- Problem
Output verbatim the stretch of lines from the one containing "class: Magnoliopsida" through the last line, with no other lines.

Data entries:

__________________________________________________

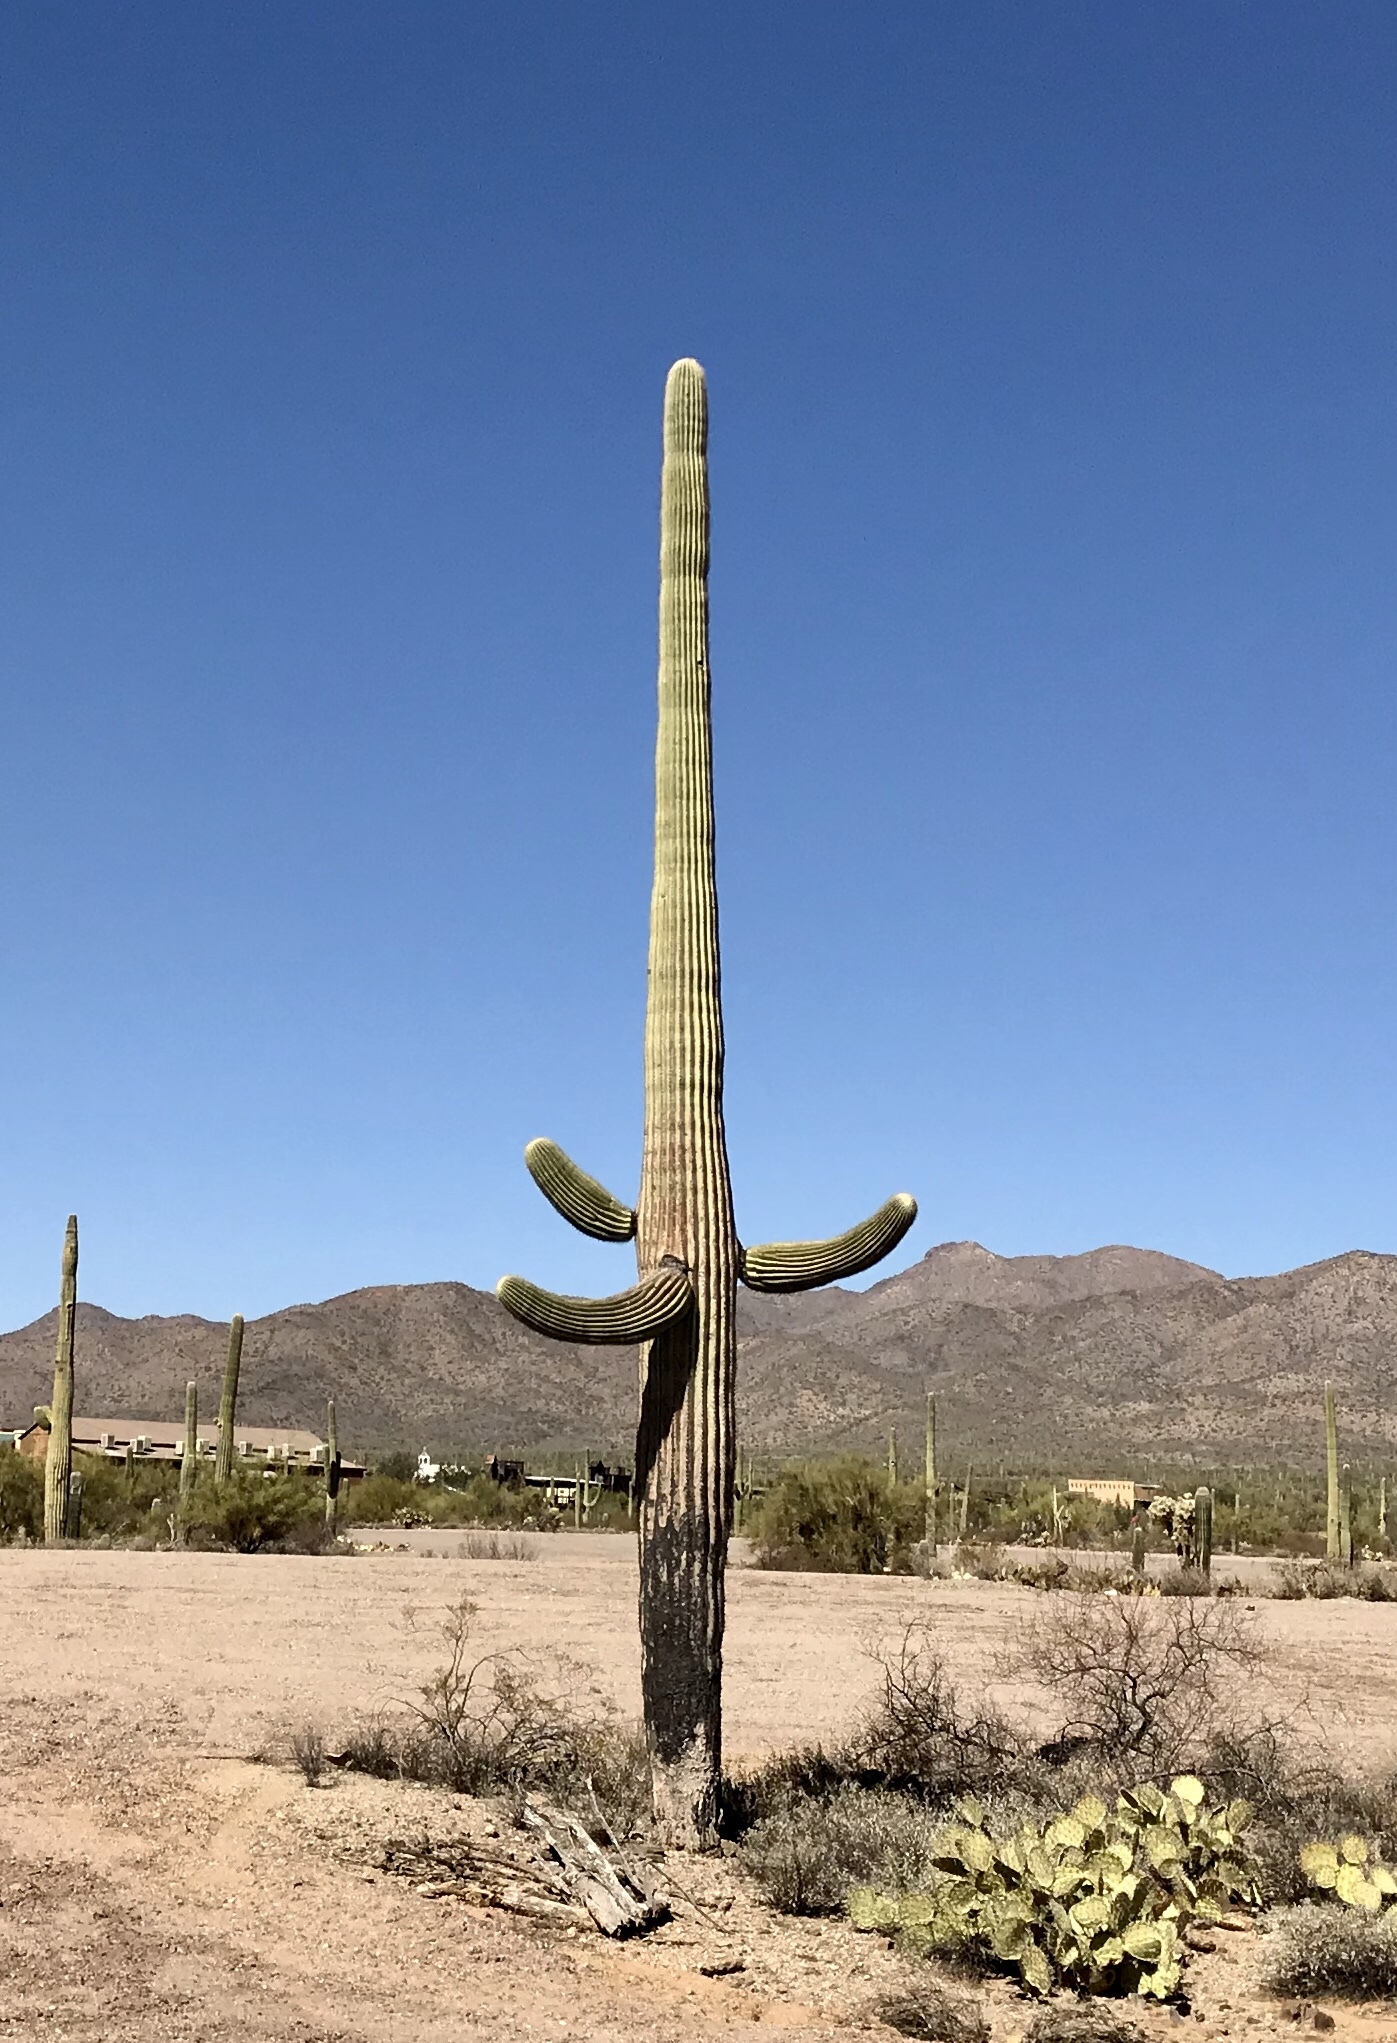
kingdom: Plantae
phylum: Tracheophyta
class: Magnoliopsida
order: Caryophyllales
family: Cactaceae
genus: Carnegiea
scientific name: Carnegiea gigantea
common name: Saguaro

__________________________________________________

- Result of the exercise
class: Magnoliopsida
order: Caryophyllales
family: Cactaceae
genus: Carnegiea
scientific name: Carnegiea gigantea
common name: Saguaro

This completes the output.